Changing One’s Relationship with Time



I have been reflecting today on the notion of chronological time (chronos) and what I believe Christians have referred to as a kind of eternal time, known as kairos, which has been translated as the right or ‘opportune moment’: a moment when all other moments point toward something that is timeless. I am not sure if I quite get the terminology, but I think that Kairos must refer to moments where time itself is transcended somewhat, and all other moments are contained in that one moment.
For instance, have you ever seen a movie or read a book in which the significance of every single scene doesn’t quite come together until the very “end”? I put “end” in quotation marks, because the notion of Kairos time does not depend on the accumulation of previous moments or the ‘progress’ of cause toward effect. Rather, Kairos seems to be an expression of every moment as though they all happened in the same moment. It’s as though every moment were perfect in itself and did not require a progression whatsoever; it only took the Kairos moment to redeem these moments from their illusion of chronological progression.

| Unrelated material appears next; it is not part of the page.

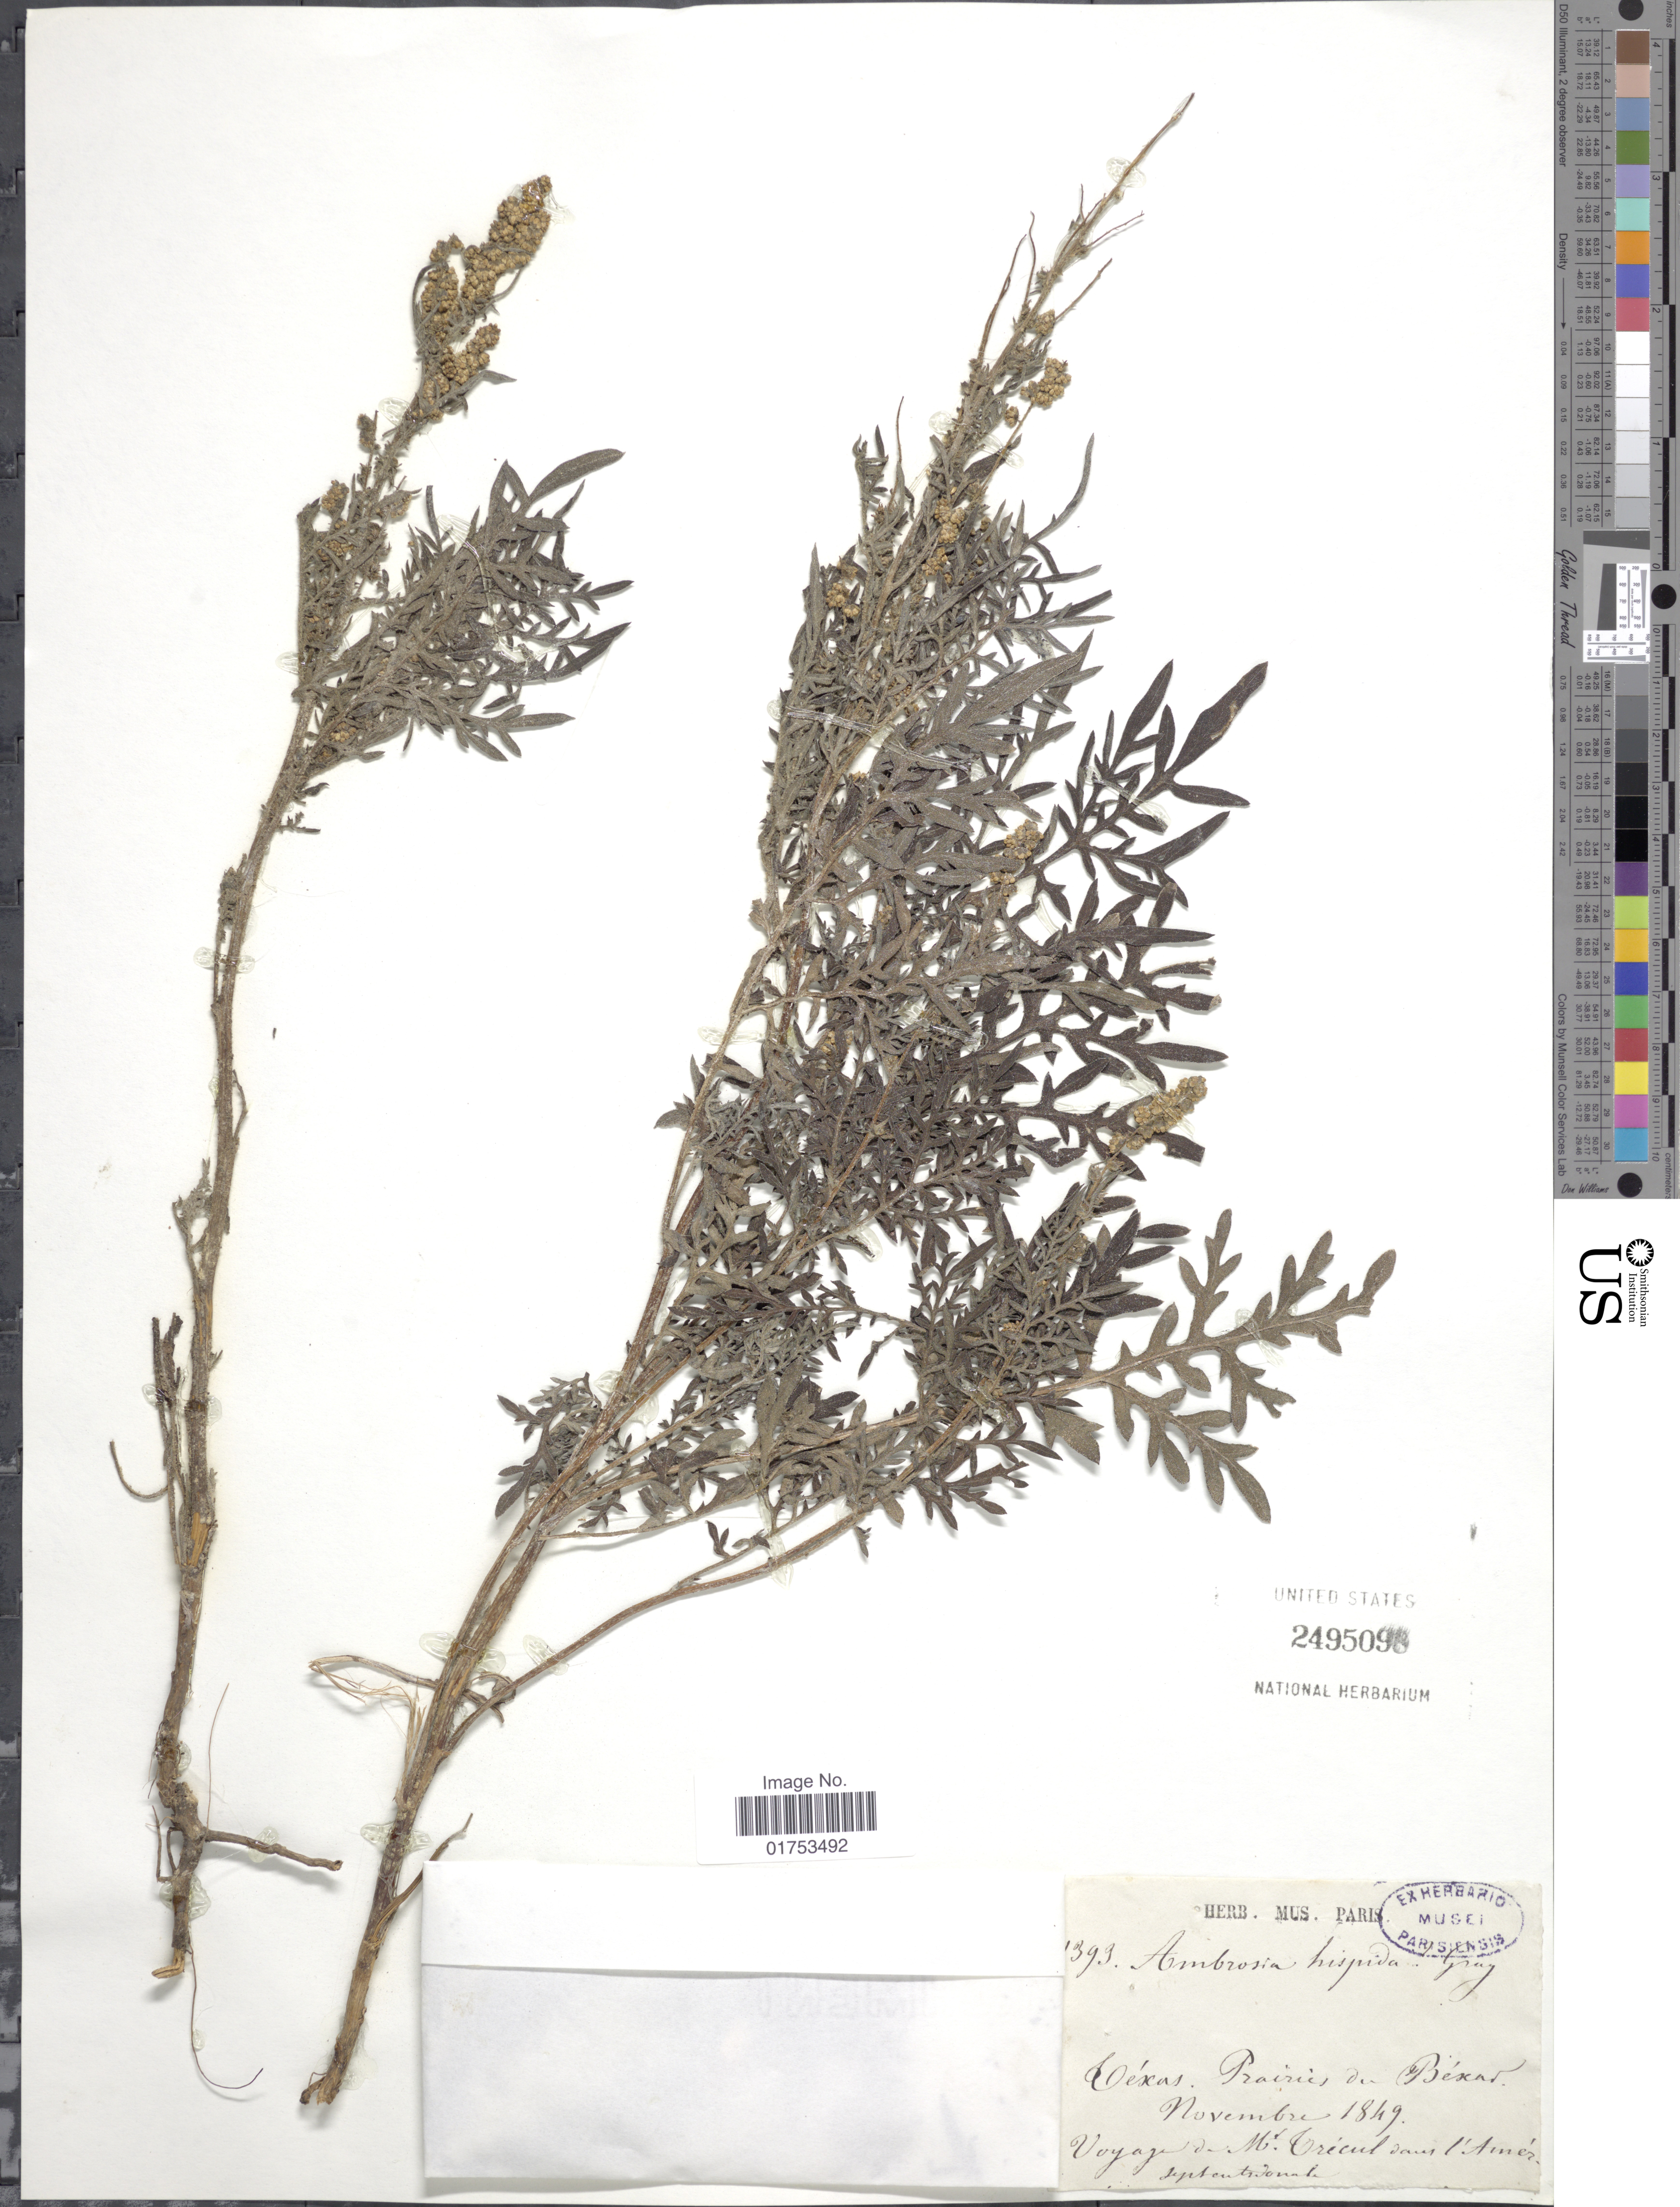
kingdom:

  The simplest example I can give of this “Kairos” is a phenomena I have often observed in my personal experiences lately: namely, that of engaging in the struggle to ‘find meaning’ in an activity, only to find later that the activity was already meaningful, and did not require a conscious ‘addition’ of meaning to validate or substantiate it. I am sure that all of us have had moments where we thought we were wasting time in doing a very difficult task or an unrewarding one, only to find later the seeds of a story or an interesting insight in that task. It’s not that the causal, chronological nature of the task created an added meaning to it. Rather, the sense of meaning was already there at each given moment, only waiting just to be revealed by stepping off the tendency to link things chronologically in an endless sequence.
I also think that Spinoza has expressed  a similar idea of time not being an endless progression but rather a series of timeless, standalone moments which already belong to an eternity.